Un prix « zéro », qui revient à offrir gratuitement une prestation doit, en règle, toujours être considéré comme étant un prix apparemment anormal, avec cette conséquence que le soumissionnaire concerné doit être expressément invité à justifier ce prix, que le pouvoir adjudicateur doit examiner avec la plus grande minutie et la plus grande diligence les justifications ainsi fournies, et qu’il doit clairement ressortir de la décision d’attribution du marché les motifs précis, acceptables, concrets et étayés en fait, pour lesquels il a accepté ces justifications et a donc pu considérer, sans commettre d’erreur manifeste d’appréciation, que le prix considéré n’est pas anormalement bas.

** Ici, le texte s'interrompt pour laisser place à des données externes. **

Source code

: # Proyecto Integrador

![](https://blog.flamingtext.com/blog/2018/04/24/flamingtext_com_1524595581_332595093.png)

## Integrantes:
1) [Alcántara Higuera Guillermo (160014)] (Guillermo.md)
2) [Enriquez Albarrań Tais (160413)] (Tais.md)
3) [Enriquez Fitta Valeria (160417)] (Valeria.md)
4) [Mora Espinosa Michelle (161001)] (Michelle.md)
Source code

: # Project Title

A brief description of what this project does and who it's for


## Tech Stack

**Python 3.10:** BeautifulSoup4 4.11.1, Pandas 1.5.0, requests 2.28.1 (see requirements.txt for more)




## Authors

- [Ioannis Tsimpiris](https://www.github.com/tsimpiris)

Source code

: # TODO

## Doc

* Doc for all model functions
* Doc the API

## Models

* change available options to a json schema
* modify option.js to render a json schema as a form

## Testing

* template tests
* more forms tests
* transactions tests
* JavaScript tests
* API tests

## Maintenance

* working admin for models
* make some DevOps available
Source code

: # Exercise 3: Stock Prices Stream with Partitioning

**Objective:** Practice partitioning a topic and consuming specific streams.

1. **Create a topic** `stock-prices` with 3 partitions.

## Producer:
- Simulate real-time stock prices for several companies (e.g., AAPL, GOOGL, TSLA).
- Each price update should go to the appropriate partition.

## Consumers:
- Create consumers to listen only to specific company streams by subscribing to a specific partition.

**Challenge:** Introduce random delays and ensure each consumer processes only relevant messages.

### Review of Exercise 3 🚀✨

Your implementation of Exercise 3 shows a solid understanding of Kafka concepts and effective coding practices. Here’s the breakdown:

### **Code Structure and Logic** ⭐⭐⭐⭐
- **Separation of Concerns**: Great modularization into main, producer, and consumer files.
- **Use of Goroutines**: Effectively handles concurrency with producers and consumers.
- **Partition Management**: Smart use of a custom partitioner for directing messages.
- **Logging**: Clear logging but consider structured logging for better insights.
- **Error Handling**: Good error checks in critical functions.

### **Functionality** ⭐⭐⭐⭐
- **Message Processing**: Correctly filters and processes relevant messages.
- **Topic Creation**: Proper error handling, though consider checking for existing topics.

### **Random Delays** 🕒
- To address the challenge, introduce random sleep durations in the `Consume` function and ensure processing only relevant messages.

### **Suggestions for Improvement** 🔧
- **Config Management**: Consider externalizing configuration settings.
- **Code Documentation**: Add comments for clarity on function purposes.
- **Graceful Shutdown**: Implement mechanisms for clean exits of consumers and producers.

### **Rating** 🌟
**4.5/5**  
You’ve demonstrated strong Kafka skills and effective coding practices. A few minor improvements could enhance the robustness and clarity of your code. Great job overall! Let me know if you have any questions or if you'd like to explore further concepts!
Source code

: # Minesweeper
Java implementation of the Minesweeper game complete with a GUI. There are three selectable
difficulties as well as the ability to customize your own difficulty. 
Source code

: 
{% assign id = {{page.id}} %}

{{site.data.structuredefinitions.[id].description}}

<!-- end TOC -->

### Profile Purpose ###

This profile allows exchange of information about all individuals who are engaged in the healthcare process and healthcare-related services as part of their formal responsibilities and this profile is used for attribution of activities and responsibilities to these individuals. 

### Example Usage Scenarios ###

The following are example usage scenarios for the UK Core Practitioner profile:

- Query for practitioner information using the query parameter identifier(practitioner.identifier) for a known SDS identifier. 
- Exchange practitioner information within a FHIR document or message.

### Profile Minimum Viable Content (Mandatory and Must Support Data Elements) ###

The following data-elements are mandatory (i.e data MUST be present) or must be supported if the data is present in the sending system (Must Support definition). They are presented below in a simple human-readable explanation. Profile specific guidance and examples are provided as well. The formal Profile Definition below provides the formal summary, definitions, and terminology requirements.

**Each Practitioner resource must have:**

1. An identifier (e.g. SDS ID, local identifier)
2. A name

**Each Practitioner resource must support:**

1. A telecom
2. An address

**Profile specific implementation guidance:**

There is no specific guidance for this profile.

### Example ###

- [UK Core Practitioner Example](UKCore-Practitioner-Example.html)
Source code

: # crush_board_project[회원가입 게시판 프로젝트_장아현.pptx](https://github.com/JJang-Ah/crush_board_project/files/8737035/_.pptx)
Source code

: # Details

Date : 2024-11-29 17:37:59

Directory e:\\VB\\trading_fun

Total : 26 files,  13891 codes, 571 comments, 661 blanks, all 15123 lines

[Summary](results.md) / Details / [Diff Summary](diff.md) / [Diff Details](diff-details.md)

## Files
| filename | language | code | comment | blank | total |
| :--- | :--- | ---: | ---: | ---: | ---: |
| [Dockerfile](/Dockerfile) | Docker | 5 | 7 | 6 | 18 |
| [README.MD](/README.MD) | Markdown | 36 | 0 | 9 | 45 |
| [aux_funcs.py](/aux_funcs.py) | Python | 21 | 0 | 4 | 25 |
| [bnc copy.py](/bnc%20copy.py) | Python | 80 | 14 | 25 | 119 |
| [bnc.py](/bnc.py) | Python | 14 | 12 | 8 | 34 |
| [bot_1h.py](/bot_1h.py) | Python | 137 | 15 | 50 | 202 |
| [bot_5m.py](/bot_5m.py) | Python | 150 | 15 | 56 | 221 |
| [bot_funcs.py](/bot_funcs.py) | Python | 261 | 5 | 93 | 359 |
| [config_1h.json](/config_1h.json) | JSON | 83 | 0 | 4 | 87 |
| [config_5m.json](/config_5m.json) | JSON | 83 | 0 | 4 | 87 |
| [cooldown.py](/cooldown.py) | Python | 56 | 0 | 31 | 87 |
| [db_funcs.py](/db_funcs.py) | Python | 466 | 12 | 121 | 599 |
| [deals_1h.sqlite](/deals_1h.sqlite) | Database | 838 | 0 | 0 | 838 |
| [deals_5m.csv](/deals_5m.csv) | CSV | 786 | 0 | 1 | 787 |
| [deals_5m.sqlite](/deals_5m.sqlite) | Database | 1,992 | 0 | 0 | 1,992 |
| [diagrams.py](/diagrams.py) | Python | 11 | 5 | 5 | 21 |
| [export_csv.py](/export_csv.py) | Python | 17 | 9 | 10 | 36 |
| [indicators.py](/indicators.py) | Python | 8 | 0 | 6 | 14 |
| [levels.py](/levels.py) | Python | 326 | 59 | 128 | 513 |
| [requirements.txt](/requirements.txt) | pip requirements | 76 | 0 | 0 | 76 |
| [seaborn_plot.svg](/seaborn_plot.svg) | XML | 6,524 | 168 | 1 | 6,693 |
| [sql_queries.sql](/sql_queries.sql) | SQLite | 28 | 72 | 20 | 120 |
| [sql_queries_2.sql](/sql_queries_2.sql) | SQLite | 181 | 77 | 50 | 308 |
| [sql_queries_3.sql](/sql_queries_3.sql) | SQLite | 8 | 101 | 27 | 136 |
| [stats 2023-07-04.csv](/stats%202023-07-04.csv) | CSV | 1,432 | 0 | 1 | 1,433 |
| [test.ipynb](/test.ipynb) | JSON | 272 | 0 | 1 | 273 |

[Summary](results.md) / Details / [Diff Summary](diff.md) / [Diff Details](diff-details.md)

La considération selon laquelle le soumissionnaire a répondu par courrier recommandé et qu’il ressort des indications fournies que les prix unitaires ne sont pas considérés comme anormaux ne rend pas compte des considérations qui ont déterminé le pouvoir adjudicateur à admettre la normalité des prix unitaires concernés. Le pouvoir adjudicateur est tenu à cette obligation de motivation formelle, et ce même si le soumissionnaire est interrogé dans le cadre de la phase de vérification de prix organisée par l’article 35 de l’arrêté royal du 18 avril 2017. Le moyen, qui dénonce une méconnaissance de l’obligation de motivation formelle, est sérieux.